### To do:
Please look for the string "метрів" below and report every line in which it occurs.

### Supplied data:
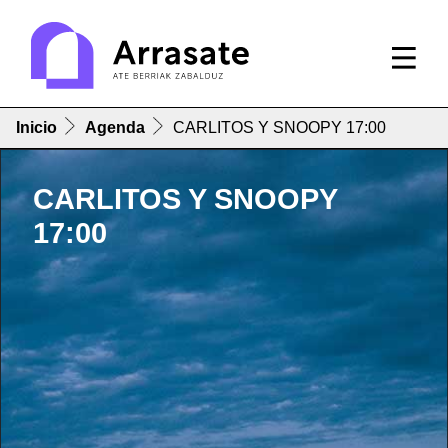
Inicio
Agenda
CARLITOS Y SNOOPY 17:00
CARLITOS Y SNOOPY
17:00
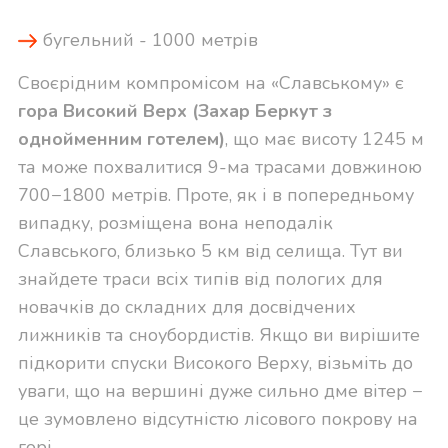
бугельний - 1000 метрів
Своєрідним компромісом на «Славському» є
гора Високий Верх (Захар Беркут з
однойменним готелем)
, що має висоту 1245 м
та може похвалитися 9-ма трасами довжиною
700−1800 метрів. Проте, як і в попередньому
випадку, розміщена вона неподалік
Славського, близько 5 км від селища. Тут ви
знайдете траси всіх типів від пологих для
новачків до складних для досвідчених
лижників та сноубордистів. Якщо ви вирішите
підкорити спуски Високого Верху, візьміть до
уваги, що на вершині дуже сильно дме вітер −
це зумовлено відсутністю лісового покрову на
горі.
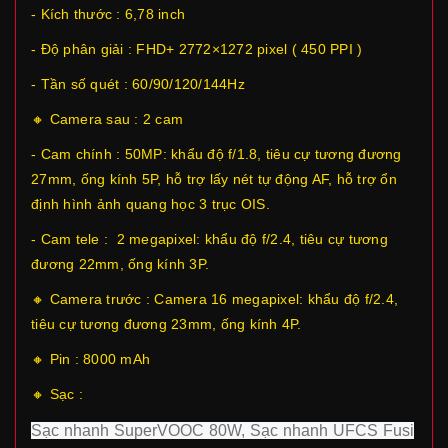
- Kích thước : 6,78 inch
- Độ phân giải : FHD+ 2772×1272 pixel ( 450 PPI )
- Tần số quét : 60/90/120/144Hz
🔸 Camera sau : 2 cam
- Cam chính : 50MP: khẩu độ f/1.8, tiêu cự tương đương
27mm, ống kính 5P, hỗ trợ lấy nét tự động AF, hỗ trợ ổn
định hình ảnh quang học 3 trục OIS.
- Cam tele : 2 megapixel: khẩu độ f/2.4, tiêu cự tương
đương 22mm, ống kính 3P.
🔸 Camera trước : Camera 16 megapixel: khẩu độ f/2.4,
tiêu cự tương đương 23mm, ống kính 4P.
🔸 Pin : 8000 mAh
🔸 Sạc :
Sạc nhanh SuperVOOC 80W, Sạc nhanh UFCS Fusi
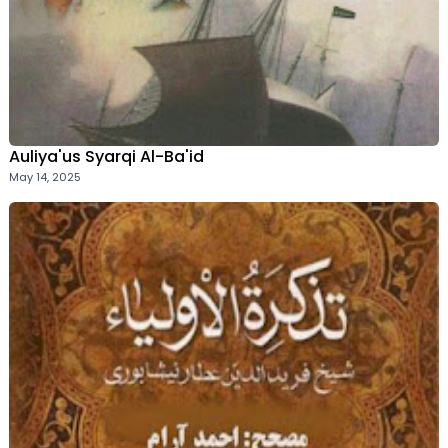
Auliya'us Syarqi Al-Ba'id
May 14, 2025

### Solved exercise:
бугельний - 1000 метрів
700−1800 метрів. Проте, як і в попередньому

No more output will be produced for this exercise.